And in what month did she take it?
“The time of year was August, summer.”
— Email from Amanda Byrd to Media Watch
Summer, when every year the fringes of the Arctic ice cap melt regardless of the wider effects of global warming.
So were the polar bears stranded?
“They did not appear to be in danger…I did not see the bears get on the ice, and I did not see them get off. I cannot say either way if they were stranded or not.”
— Email from Amanda Byrd to Media Watch
And they didn't appear stranded to Denis Simard of Environment Canada.
He told Canada's National Post.
You have to keep in mind that the bears are not in danger at all. This is a perfect picture for climate change…you have the impression they are in the middle of the ocean and they are going to die...But they were not that far from the coast, and it was possible for them to swim...They are still alive and having fun.
— The National Post (Canada), Gore pays for photo after Canada didn't, 23rd March, 2007
Polar bears are good swimmers. So how did all this come about?
Photographer Amanda Byrd gave her photo to fellow cruiser, Dan Crosbie - to have a look.

++++++++

» **What is required**:
In the passage about the polar bear photo, who from Environment Canada said the bears were not in danger? The material that follows has nothing to do with the passage.

» **Extracted records**:
++++++++

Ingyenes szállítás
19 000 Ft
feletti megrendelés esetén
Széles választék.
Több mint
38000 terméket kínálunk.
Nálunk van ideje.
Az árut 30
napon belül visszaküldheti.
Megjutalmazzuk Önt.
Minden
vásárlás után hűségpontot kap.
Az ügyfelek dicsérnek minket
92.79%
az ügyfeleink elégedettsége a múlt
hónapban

++++++++

» **Written solution**:
Denis Simard